ACTION ITEM –
Gather each line from the records below that contains the string "Madrid". Case matters.

=== Section Start ===

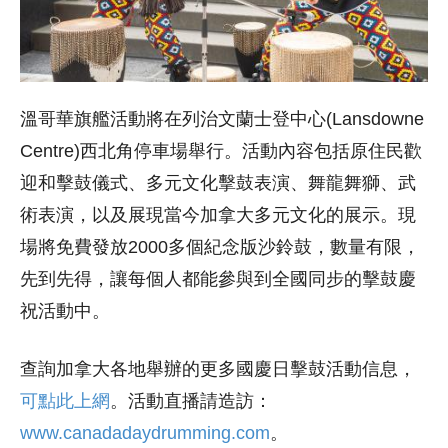
溫哥華旗艦活動將在列治文蘭士登中心(Lansdowne
Centre)西北角停車場舉行。活動內容包括原住民歡
迎和擊鼓儀式、多元文化擊鼓表演、舞龍舞獅、武
術表演，以及展現當今加拿大多元文化的展示。現
場將免費發放2000多個紀念版沙鈴鼓，數量有限，
先到先得，讓每個人都能參與到全國同步的擊鼓慶
祝活動中。
查詢加拿大各地舉辦的更多國慶日擊鼓活動信息，
可點此上網
。活動直播請造訪：
www.canadadaydrumming.com
。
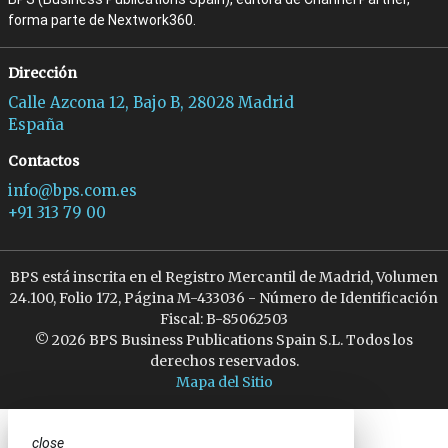
forma parte de Nextwork360.
Dirección
Calle Azcona 12, Bajo B, 28028 Madrid
España
Contactos
info@bps.com.es
+91 313 79 00
BPS está inscrita en el Registro Mercantil de Madrid, Volumen
24.100, Folio 172, Página M-433036 - Número de Identificación
Fiscal: B-85062503
© 2026 BPS Business Publications Spain S.L. Todos los
derechos reservados.
Mapa del Sitio
close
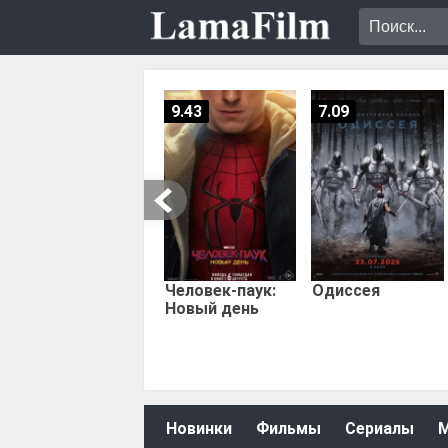
9.43
7.09
Человек-паук:
Одиссея
Новый день
Новинки
Фильмы
Сериалы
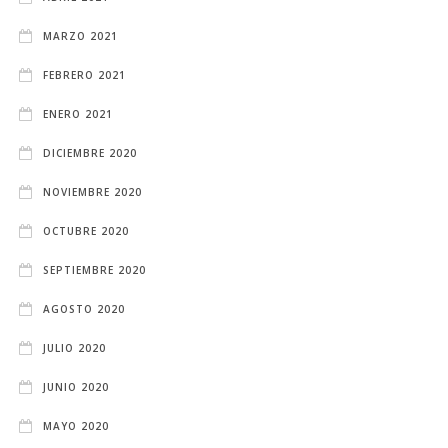
MARZO 2021
FEBRERO 2021
ENERO 2021
DICIEMBRE 2020
NOVIEMBRE 2020
OCTUBRE 2020
SEPTIEMBRE 2020
AGOSTO 2020
JULIO 2020
JUNIO 2020
MAYO 2020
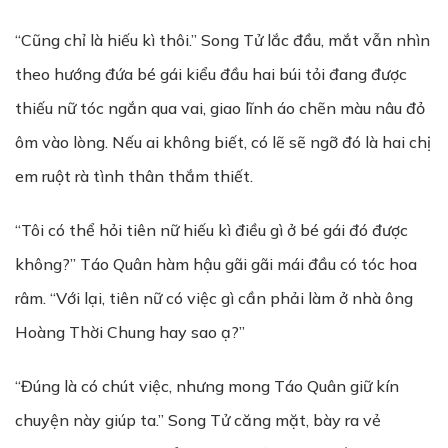
“Cũng chỉ là hiếu kì thôi.” Song Tử lắc đầu, mắt vẫn nhìn
theo hướng đứa bé gái kiểu đầu hai búi tỏi đang được
thiếu nữ tóc ngắn qua vai, giao lĩnh áo chẽn màu nâu đỏ
ôm vào lòng. Nếu ai không biết, có lẽ sẽ ngỡ đó là hai chị
em ruột rà tình thân thắm thiết.
“Tôi có thể hỏi tiên nữ hiếu kì điều gì ở bé gái đó được
không?” Táo Quân hàm hậu gãi gãi mái đầu có tóc hoa
râm. “Với lại, tiên nữ có việc gì cần phải làm ở nhà ông
Hoàng Thời Chung hay sao ạ?”
“Đúng là có chút việc, nhưng mong Táo Quân giữ kín
chuyện này giúp ta.” Song Tử căng mặt, bày ra vẻ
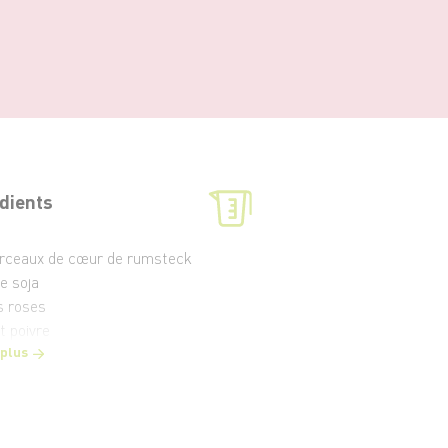
dients
rceaux de cœur de rumsteck
e soja
s roses
t poivre
 plus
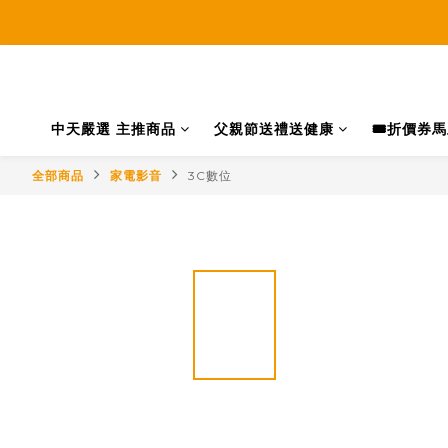
中天嚴選 主推商品
父親節送禮送健康
🎟️折價券
全部商品
家電影音
3C數位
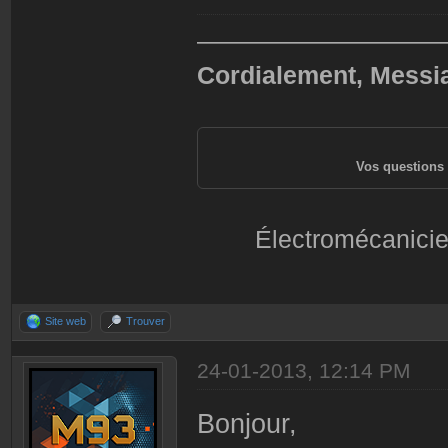
——————————
Cordialement, Messi
Vos questions 
Électromécanicie
Site web
Trouver
24-01-2013, 12:14 PM
Bonjour,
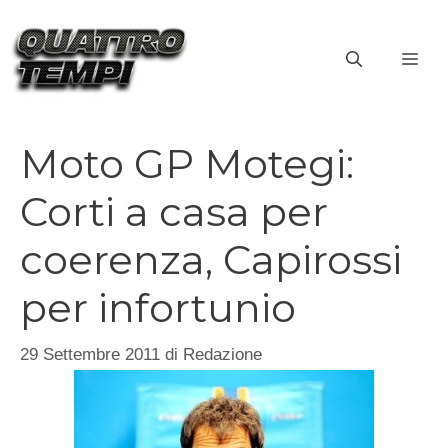
Vai
al
ME
contenuto
Moto GP Motegi:
Corti a casa per
coerenza, Capirossi
per infortunio
29 Settembre 2011
di
Redazione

=== Section End ===

WRITTEN ANSWER –
Calle Azcona 12, Bajo B, 28028 Madrid
BPS está inscrita en el Registro Mercantil de Madrid, Volumen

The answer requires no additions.